> 任务要求
判断以下三条陈述是否与下面的文档片段相符，每条回答“是”或“否”，并照录片段中起决定作用的原话。1. 把所有指针节点存入vector再重新链接的办法，空间复杂度是n。2. 片段认为更好的办法是先把节点存入vector，再逐个反转。3. 题目要求输出反转后新链表的表尾。

> 文档片段
▼▼▼
题目描述
输入一个链表,反转链表后,输出新链表的表头。
题解
一个很简单的办法是将所有指针节点存入一个vector中,然后再重新链接,这样的时间复杂度是2n,空间复杂度是n。
一个更好的办法是遍历链表,直接反转。代码如下
/*
struct ListNode {
int val;
struct ListNode *next;
ListNode(int x) :
val(x), next(NULL) {
}
};*/
class Solution {
public:
ListNode* ReverseList(ListNode* pHead) {
if(!pHead) return NULL;
ListNode *NextPtr = pHead->next, *tmpHeadPtr = pHead;
while(pHead){
if(NextPtr == NULL){
tmpHeadPtr->next = NULL;
return pHead;
}
ListNode* tmp = NextPtr->next;
NextPtr->next = pHead;
pHead = NextPtr;
NextPtr = tmp;
}
}
};
如果想在本地测试一下,下面给出了本地测试可用的代码:
#include <bits/stdc++.h>
using namespace std;
struct ListNode {
int val;
struct ListNode *next;
ListNode(int x) :
val(x), next(NULL) {
}
};
ListNode* ReverseList(ListNode* pHead) {
if(!pHead) return NULL;
ListNode *NextPtr = pHead->next, *tmpHeadPtr = pHead;
while(pHead){
if(NextPtr == NULL){
tmpHeadPtr->next = NULL;
return pHead;
}
ListNode* tmp = NextPtr->next;
NextPtr->next = pHead;
pHead = NextPtr;
NextPtr = tmp;
}
}
int main(){
ListNode *head = new ListNode(0), *ptr = head;
int N;
cout << "输入多少数" << endl;
cin >> N;
cout << endl << "读取链表:" << endl;
for(int i = 0; i < N; i++){
int num;
cin >> num;
ptr->next= new ListNode(num);
ptr = ptr->next;
}
ListNode* p = head;
cout << "反转前" << endl;
while(p){
cout << p->val << ' ';
p = p->next;
}
cout << endl << "开始反转" << endl;
p = ReverseList(head);
cout << "反转后" << endl;
while(p){
cout << p->val << ' ';
p = p->next;
}
return 0;
}
▲▲▲
> 数据部分
▼▼▼
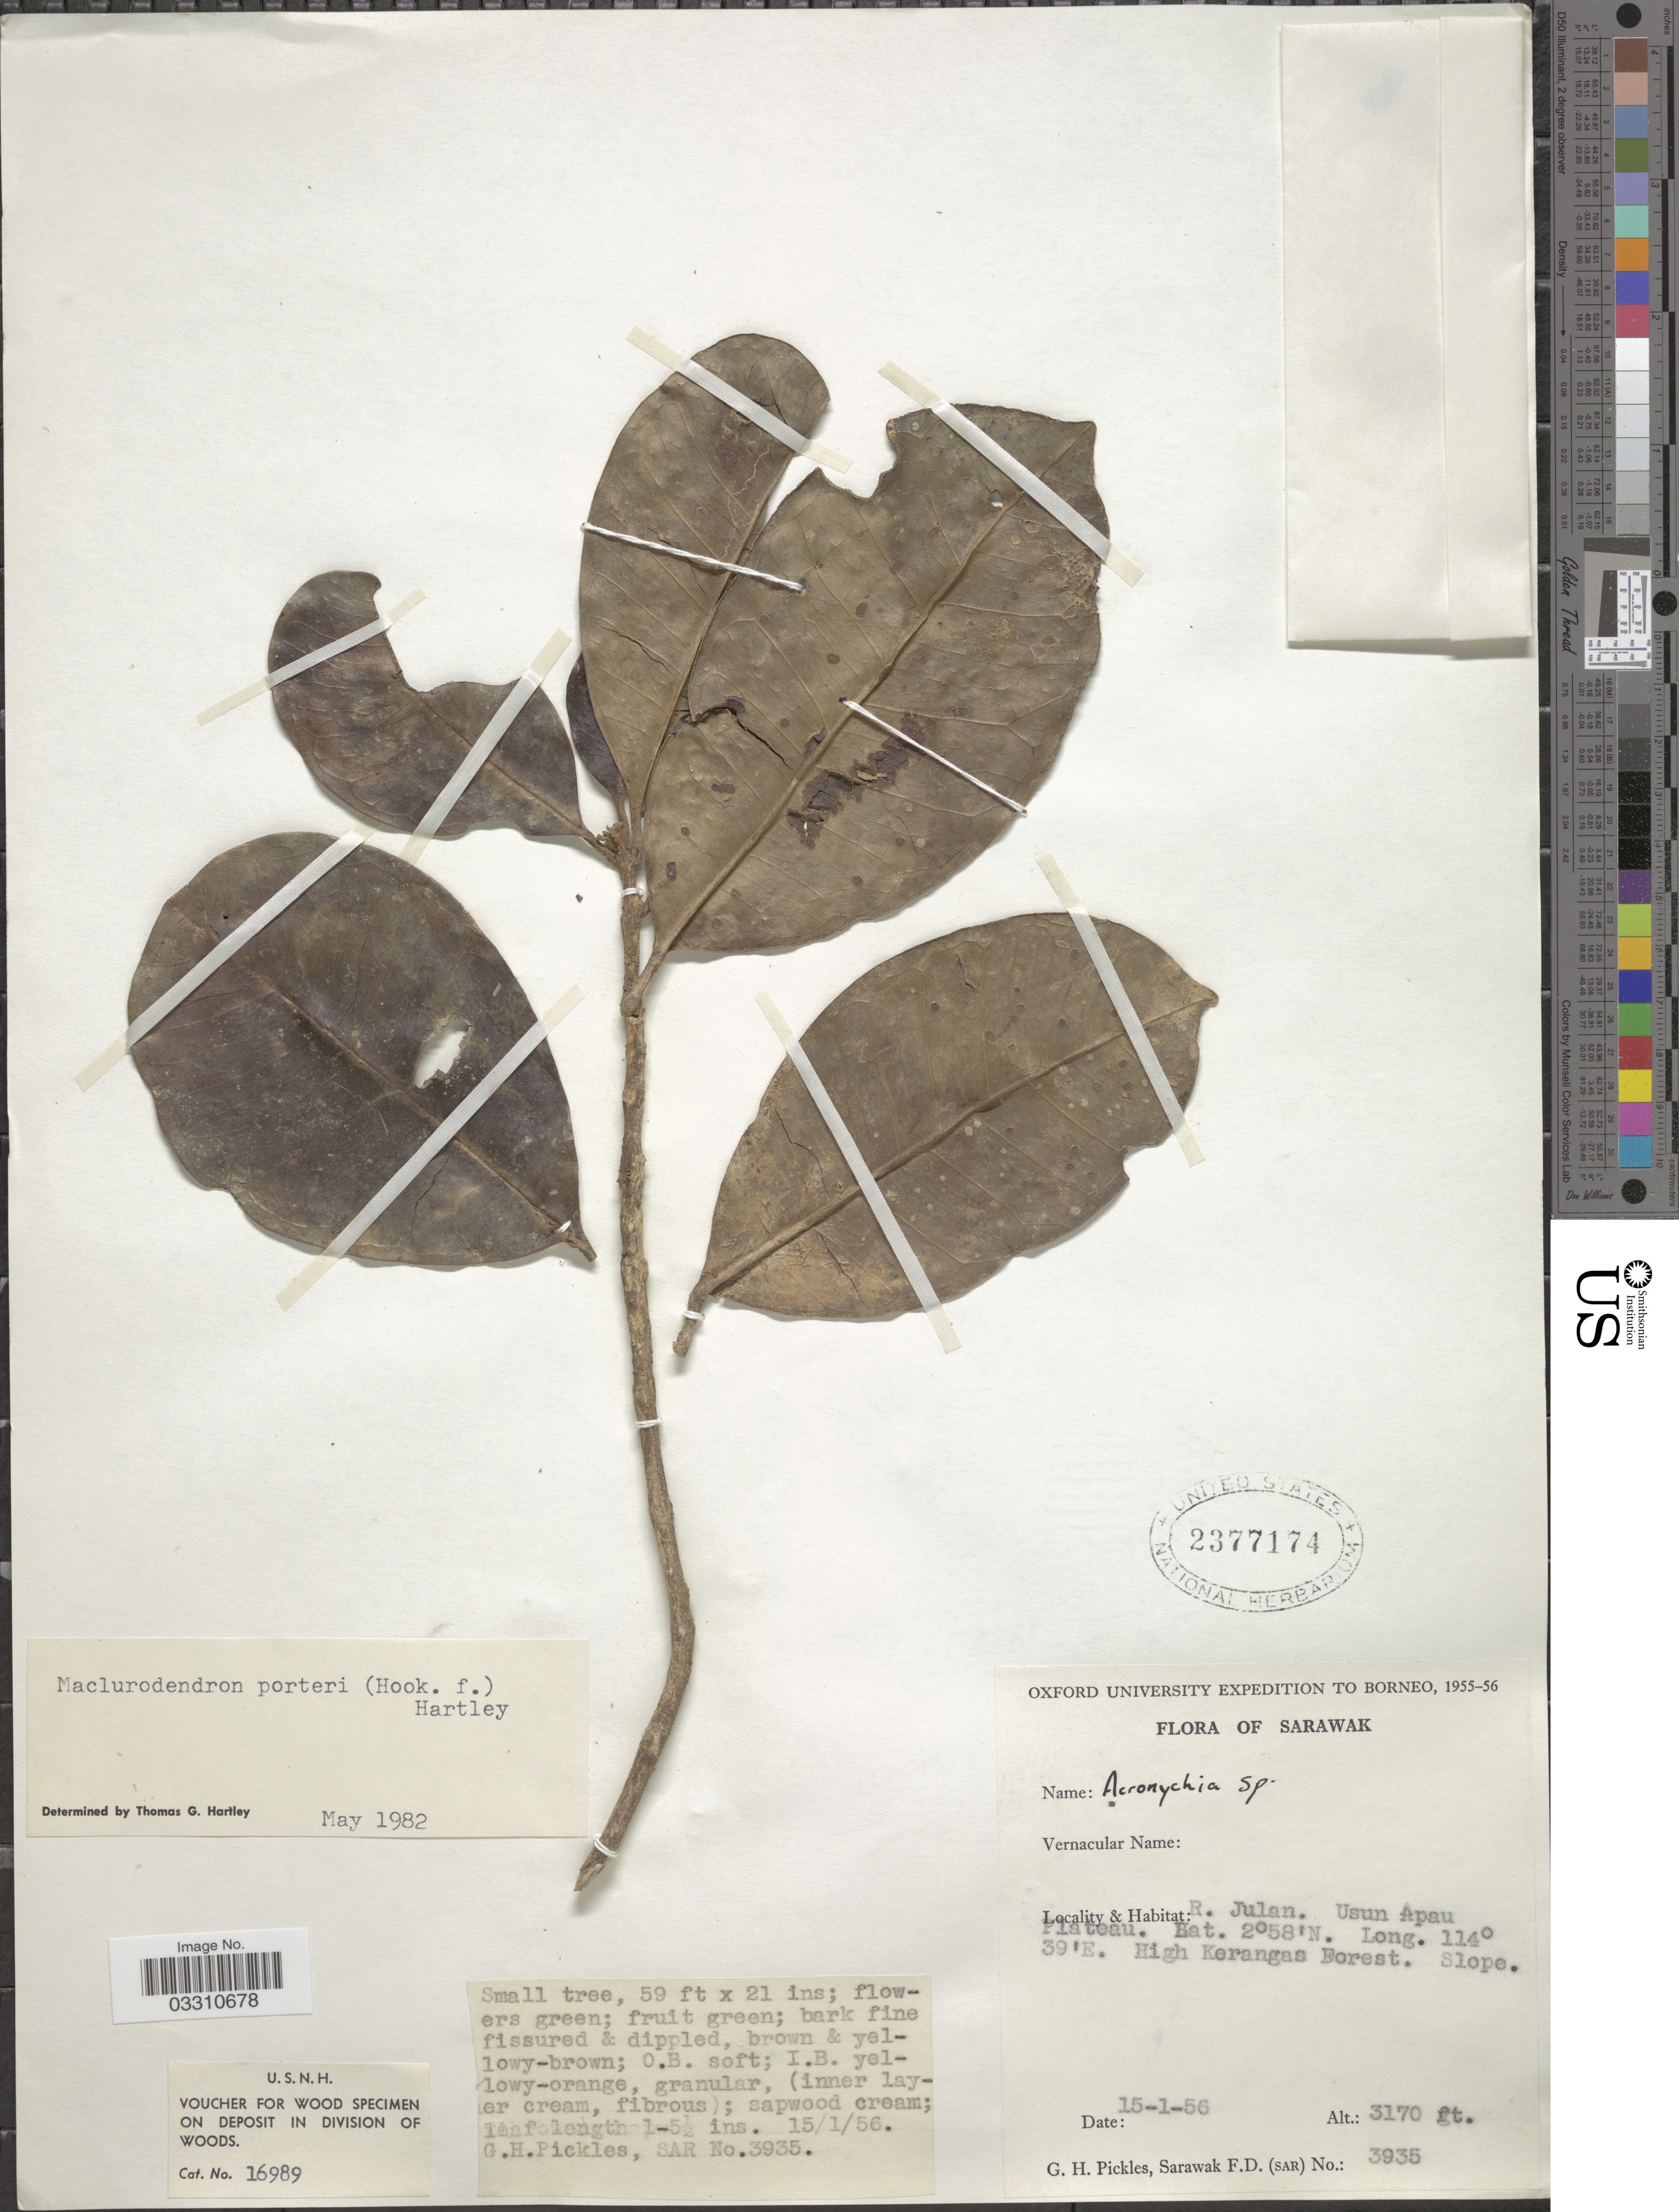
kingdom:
▲▲▲
> 正确答案
1. 是。“这样的时间复杂度是2n,空间复杂度是n”
2. 否。“一个更好的办法是遍历链表,直接反转”
3. 否。“输出新链表的表头”